• [Excerpted text]:
▬▬▬▬▬▬▬▬▬▬

# used planer



## reikimaster (Sep 29, 2005)

Guys.... used Dewalt 733 planer. $200 and not far from my house. This is a 12-1/2" planer and I believe on this model the knives are sharpenable.... not disposable like the 734. Looks to be in decent shape and lightly used. I don't own a planer and this would be my first. Is this a good unit for a good price? Or should I pass? I wasn't really in the market, but this just struck me as being a pretty low price for this planer. Right or wrong?
Of course I'd give it a little closer inspection, but .... suggestions what to look for?


----------



## bobj3 (Jan 17, 2006)

Hi reikimaster

Get your money out of your pocket and get back down to it,,,
that's about 1/2 the going price of a new one..
Look at the paint under and by the blades this will give you a hint how much time it has on it..

If the paint looks new, put your money in his hands and say thank you and be on your way,,,they don't last long at that price....


----------



## angus (Oct 14, 2004)

send me their address et - i'll send a check for item + postage etc and i'll let you now how well it works


----------



## challagan (Feb 7, 2006)

Hope it works out for you. Sounds like a great price, hope it is like BJ says! Let us know how you make out!

Corey


----------



## CManinLa (Aug 22, 2007)

Reviews appear to be favorable. Found this link:

http://www.epinions.com/hmgd-Shop_Tools-All-Dewalt_12_in__Planer__Bench_Top_DW733/display_~reviews

and this one:

http://www.epinions.com/hmgd-Tools-..._2_Portable_Thickness_Planer/display_~reviews


----------



## Rolf Maxa (Feb 8, 2005)

My Son-in-Law has one, and I think it work really well. I end up using it more then her does. The good news is he lives in the same development.


----------



## challagan (Feb 7, 2006)

rmaxa said:


> My Son-in-Law has one, and I think it work really well. I end up using it more then her does. The good news is he lives in the same development.


Some guys have all the luck! Got to be nice to that SIL... hey kid, can I use the planer today? 

Corey


----------



## vapochilled (May 2, 2007)

I've never used a power planer, do they handle the same as a regular plane?


----------



## bobj3 (Jan 17, 2006)

Hi vapochilled

If you are talking about a Stanley type Hand Planer and a Makita type 3-1/4-Inch Hand-Held Planer = NO, many door installers use them because they are quick to remove stock, but most users can mess up the stock real quick with them.  it takes a very fine touch to use them..the right way.

▬▬▬▬▬▬▬▬▬▬

• [To do]:
Transcribe the passage of the used-planer thread that begins with the words containing "Look at the" and ends with "(Oct 14, 2004)".

• [Source excerpt]:
▬▬▬▬▬▬▬▬▬▬

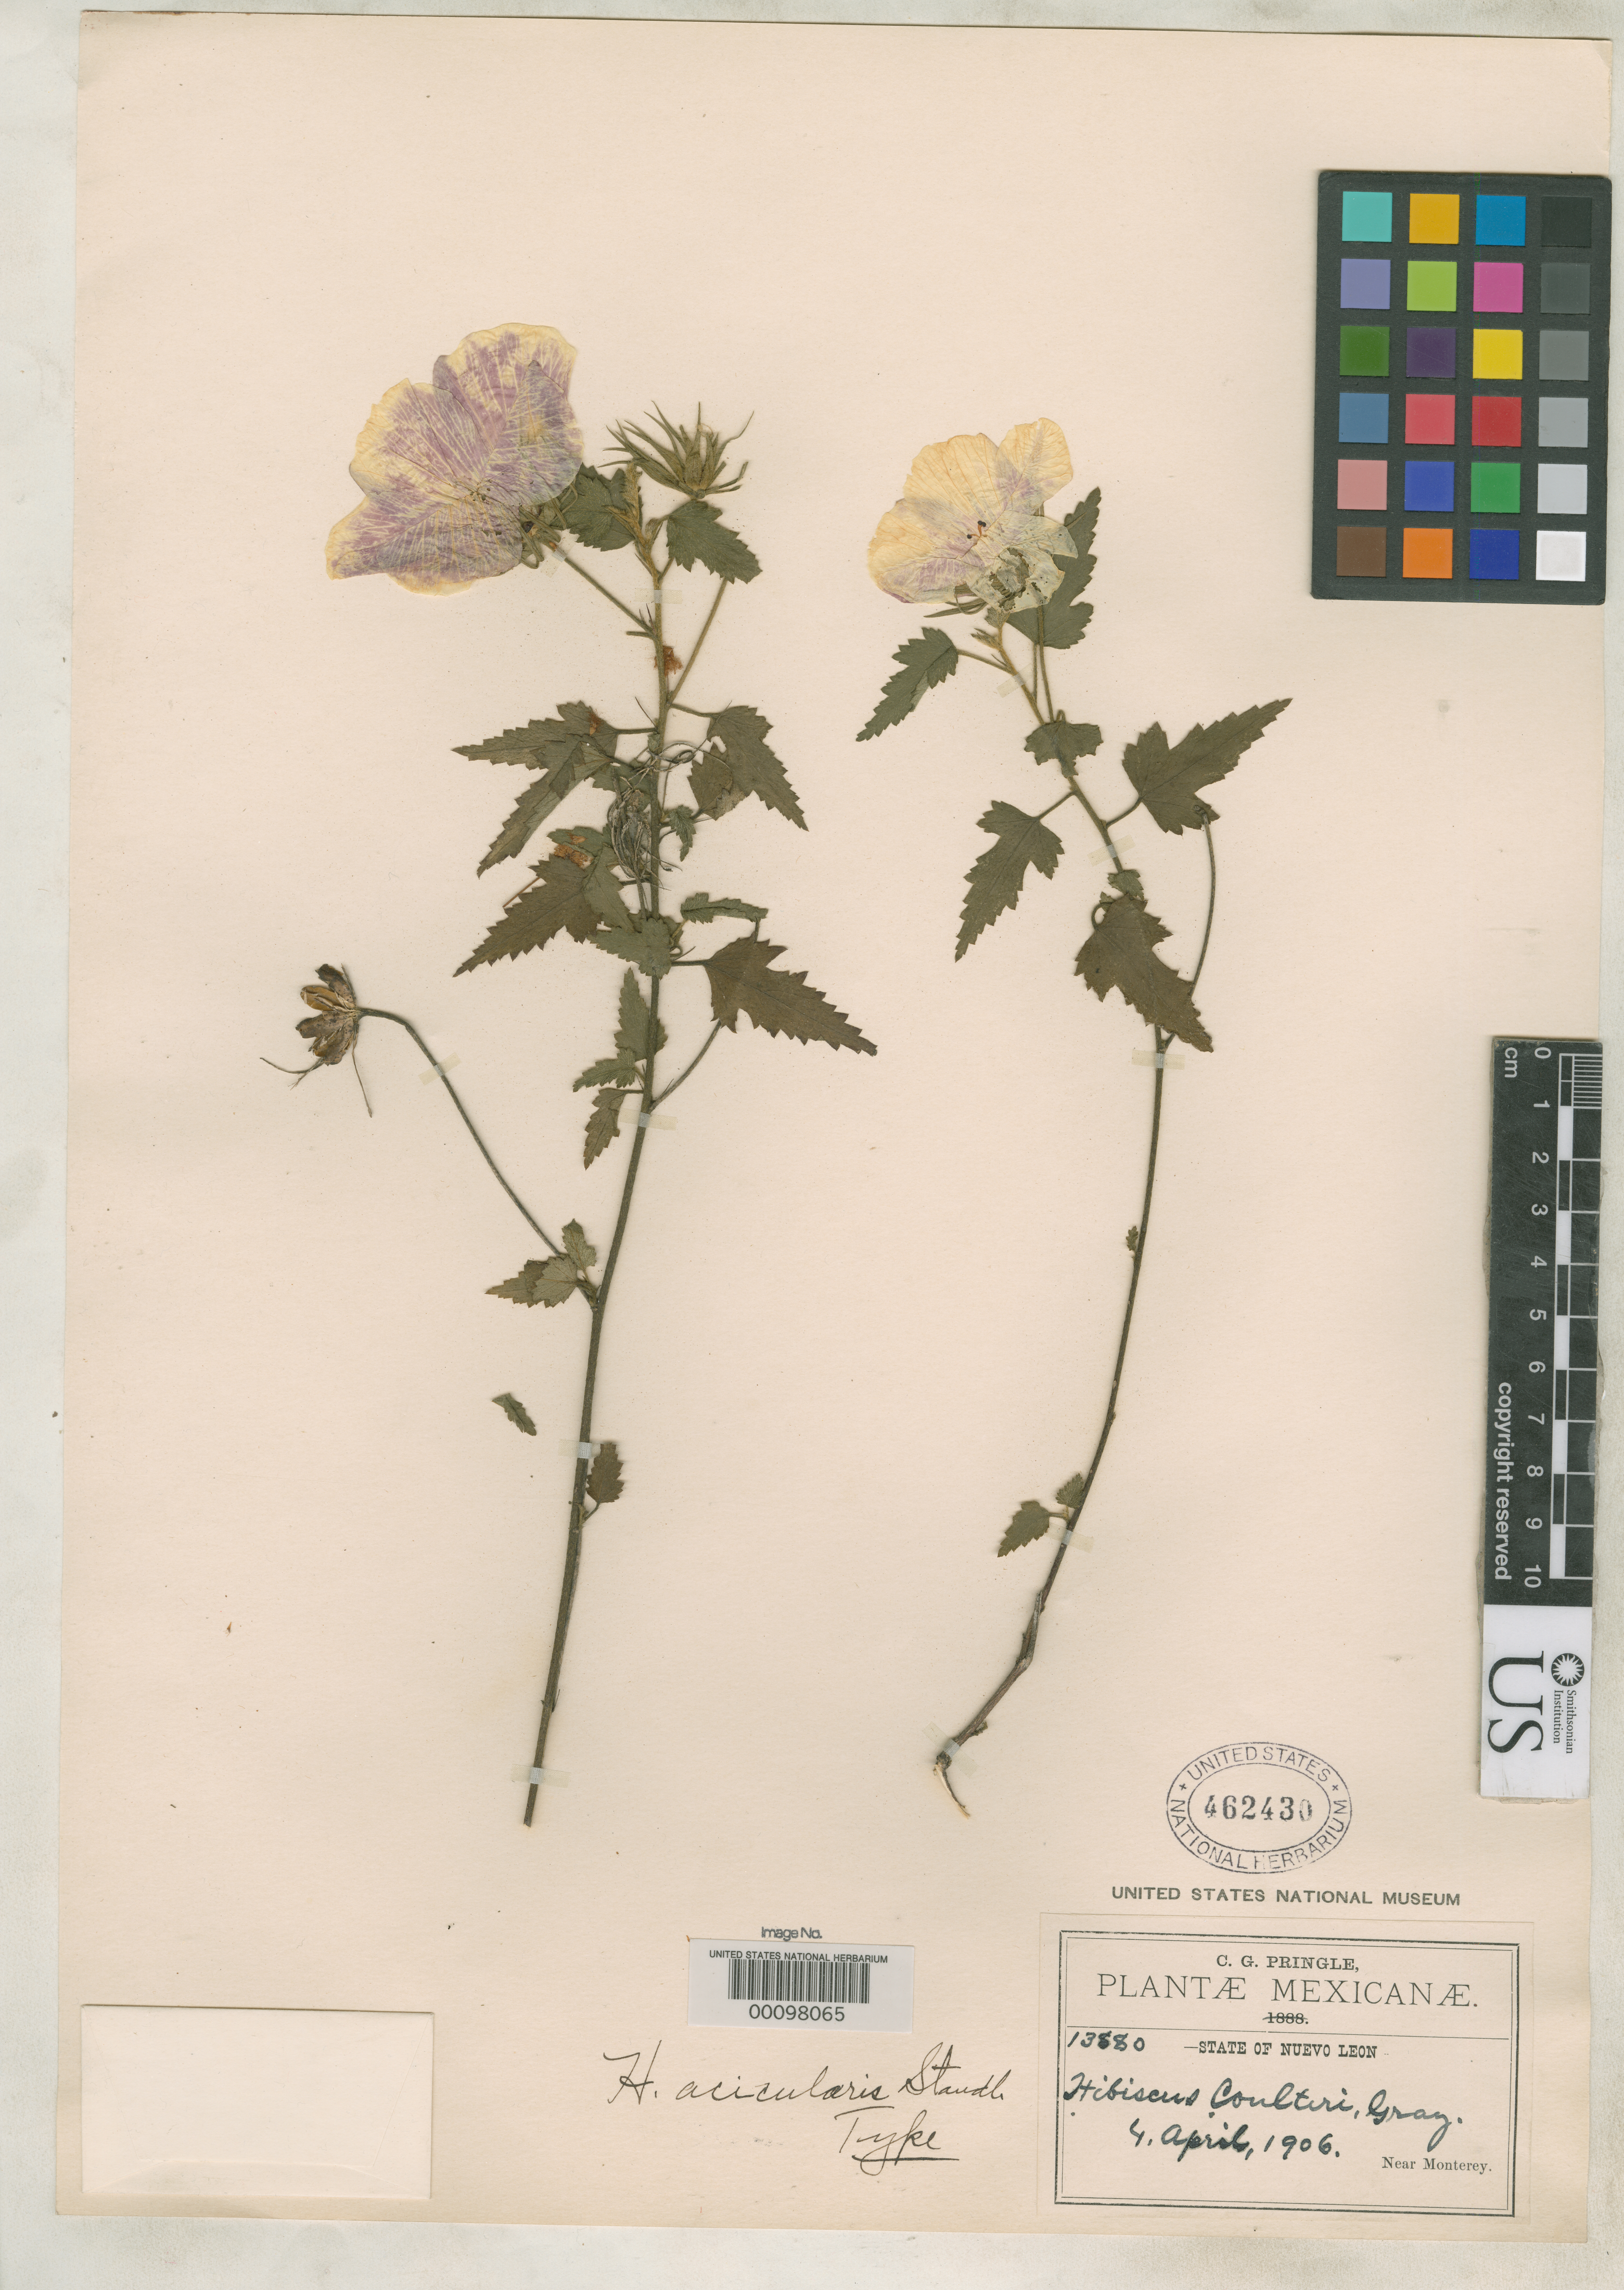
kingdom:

▬▬▬▬▬▬▬▬▬▬

• [Exercise answer]:
Look at the paint under and by the blades this will give you a hint how much time it has on it..

If the paint looks new, put your money in his hands and say thank you and be on your way,,,they don't last long at that price....


----------



## angus (Oct 14, 2004)